Relating value_counts() of a variable with mean() of another variable-CodePudding

So, I have a Data frame listing consumer complaints, I am analyzing the following columns: 'Company', with repeating values, and 'Grade' given by costumer, being an integer from 1 to 5.

I looks like this:

    | Company   |  Grade  |
-------------------------------
0   | Company1  |    5    |
1   | Company64 |    2    |
2   | Company1  |    1    |
3   | Company6  |    3    |
...

I want to analyze the relation in between the number of complaints for each company and the mean() of the grade given by costumers for each company.

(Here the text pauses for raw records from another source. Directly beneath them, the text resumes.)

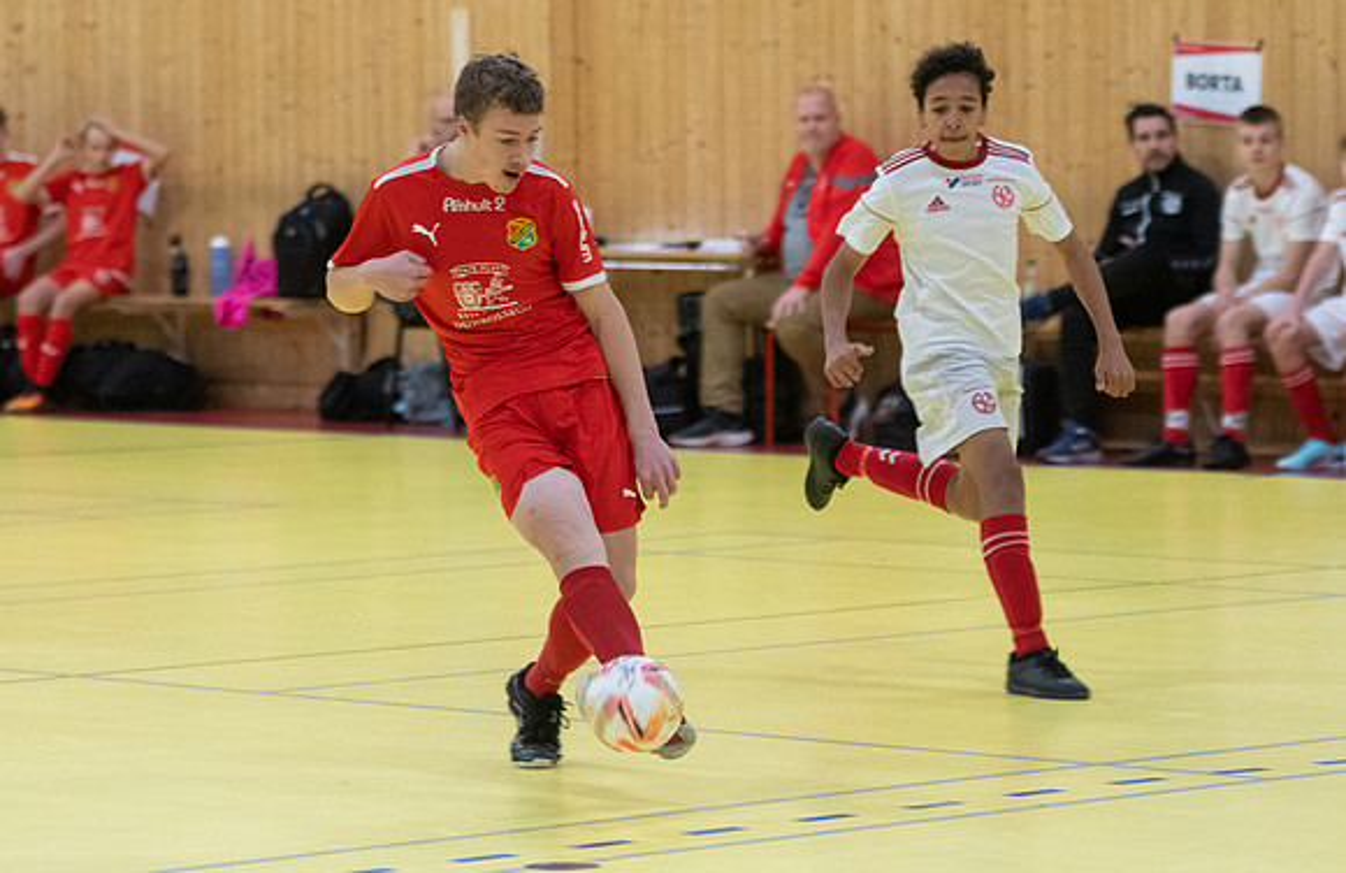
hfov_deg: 11.0
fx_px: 6959
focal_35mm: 188
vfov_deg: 7.2
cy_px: 349
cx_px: 553
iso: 4500
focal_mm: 105
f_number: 3.2
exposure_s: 1/400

I'm not sure about the best way to do this, so far I created another df (df2) to hold those values:

df2 = pd.DataFrame(columns= ('Complaints','Grade'))
df2['Complaints'] = df2['Company'].value_counts()
df2

          |  Complaints   |   Grade   |
--------------------------------------
Company1  |     5549      |    NaN
Company23 |     5403      |    NaN
Company8  |     3883      |    NaN
Company30 |     2493      |    NaN

I'm not sure how to insert the values of the df.Grade.mean() for each company on the df2

Something is telling me that I can use multi-indexing for that, by grouping the companies on the first df, but I'm unsure how to proceed with that.

Afterwards I will plot this df2 with seaborn in a way too clearly see the relation in between those 2 variables, so if there is a graph that would shortcut this, please let me know.

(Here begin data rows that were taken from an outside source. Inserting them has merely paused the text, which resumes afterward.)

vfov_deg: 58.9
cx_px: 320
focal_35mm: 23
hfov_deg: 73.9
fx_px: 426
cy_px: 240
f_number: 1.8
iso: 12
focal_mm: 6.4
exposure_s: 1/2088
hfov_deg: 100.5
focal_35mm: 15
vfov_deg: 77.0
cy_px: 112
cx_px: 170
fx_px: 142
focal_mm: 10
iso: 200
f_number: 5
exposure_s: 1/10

CodePudding user response：

I would try to use the update function:

df2.update(df1.groupby(['Company']).mean())

CodePudding user response：

Since you said each company has multiple grades, you could groupby "Company" and find the mean grade for each company.

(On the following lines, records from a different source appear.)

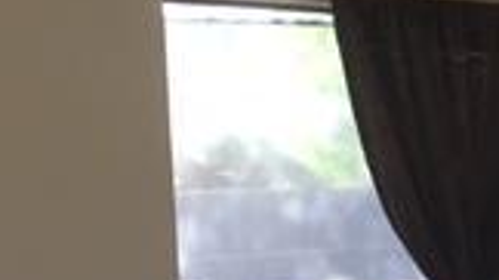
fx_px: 1653
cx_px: 930
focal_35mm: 125
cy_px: 274
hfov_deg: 14.7
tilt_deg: -2.4
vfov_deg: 9.6
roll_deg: +0.8
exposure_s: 1/15
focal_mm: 4.15
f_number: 2.2
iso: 32
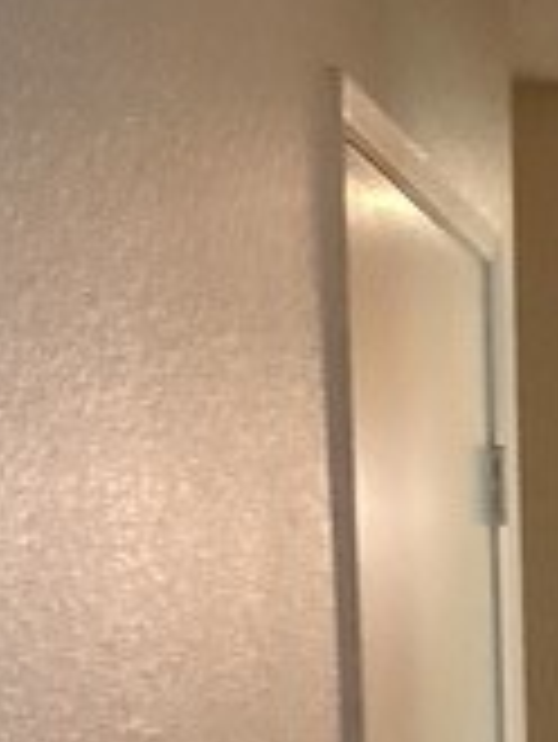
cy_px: 1174
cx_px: 990
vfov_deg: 15.0
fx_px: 2576
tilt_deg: -9.9
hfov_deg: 11.5
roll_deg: +0.7
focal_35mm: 120
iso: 250
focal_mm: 3.3
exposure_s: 1/60
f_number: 2.4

grades = df1.groupby('Company')['Grade'].mean()

Then, do a similar job on df2, except, you count complaints:

complaints = df2.groupby('Company')['Complaints'].count()

Now join the two:

data = grades.join(complaints)

Finally, since you want to see the relationship between mean grade and number of complaints, you could use scatter plot:

data.plot(kind='scatter', x='Complaints', y='Grade')